Let me address the remaining issues.
(b) Your function $k_n^\alpha$ is just the pointwise limit of the functions $D^\alpha f_i$. Since the sequence $(D^\alpha f_i)_{i=0}^{\infty}$ satisfies $\sup_{x\in K_n} |D^\alpha f_i(x) - D^\alpha f_j(x)| < \frac{1}{n}$ for $i,j\geq N$, they in particular satisfy $|D^\alpha f_i(x) - D^\alpha f_j(x)| < \frac{1}{n}$ for fixed $x\in K_n$ and $i,j\geq N$. So $(D^\alpha f_i(x))_{i=0}^{\infty}$ is a Cauchy sequence in $\mathbb{C}$ and hence has a limit, which you denote by $k_n^\alpha(x)$. Then for every $\varepsilon>0$ and every $x\in K_n$ you have $k\geq N$ such that $$|k_n^\alpha(x)-D^\alpha f_i(x)| \leq |k_n^\alpha(x)-D^\alpha_k f_k| + |D^\alpha f_k-D^\alpha f_i| < \varepsilon + \varepsilon = 2\varepsilon,$$ i.e. $D^\alpha f_i \to k_n^\alpha$ uniformly on $K_n$
(d) It isn't.
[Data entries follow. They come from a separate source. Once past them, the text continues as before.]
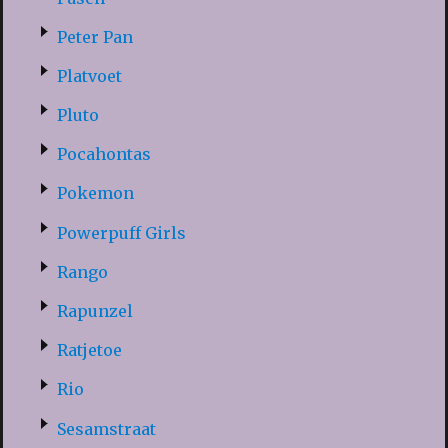
Peter Pan
Platvoet
Pluto
Pocahontas
Pokemon
Powerpuff Girls
Rango
Rapunzel
Ratjetoe
Rio
Sesamstraat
You only have for $$\sup_{x\in K_n} |D^\alpha f_i(x)-g_\alpha(x)| \to 0$$ for every $n\in\mathbb{N}$. But this is what you need: uniform convergence of every derivative on every compact subset of $\Omega$.
(g) Let us use the notation $p_n(f) = \sup_{x\in K_n} \max_{|\alpha|\leq n} |D^\alpha f(x)|$. Here you may observe that $$ \frac{p_n(f-g)}{1+p_n(f-g)} \leq 1$$ for every $f,g$ (since $\frac{x}{1+x}\leq 1$ for every non-negative number $x$). Now given $\varepsilon>0$ pick an $N$ such that $2^{-n}\leq \varepsilon$ for all $n\geq N$. Hence $$\sup_{n\geq N} \frac{2^{-n}p_n(f_i-g_0)}{1+p_n(f_i-g_0)} < \varepsilon$$ and you are left with $$\max_{n < N} \frac{p_n(f_i-g_0)}{1+p_n(f_i-g_0)}$$ The previous steps show that for every $n$ there is an $N_n$ such that $p_n(f_i-g_0)< \varepsilon$ for all $i\geq N_n$. Pick $K:=\max_{n<N}N_m$ and hence $p_n(f_i-g_0)<\varepsilon$ for $i\geq K$ and $n< N$. This now gives $$\sup_{n}\frac{2^{-n}p_n(f_i-g_0)}{1+p_n(f_i-g_0)} = \max\left\{ \max_{n< N} \frac{2^{-n}p_n(f_i-g_0)}{1+p_n(f_i-g_0)}, \sup_{n\geq N} \frac{2^{-n}p_n(f_i-g_0)}{1+p_n(f_i-g_0)} \right\} < \varepsilon$$ which finishes the proof.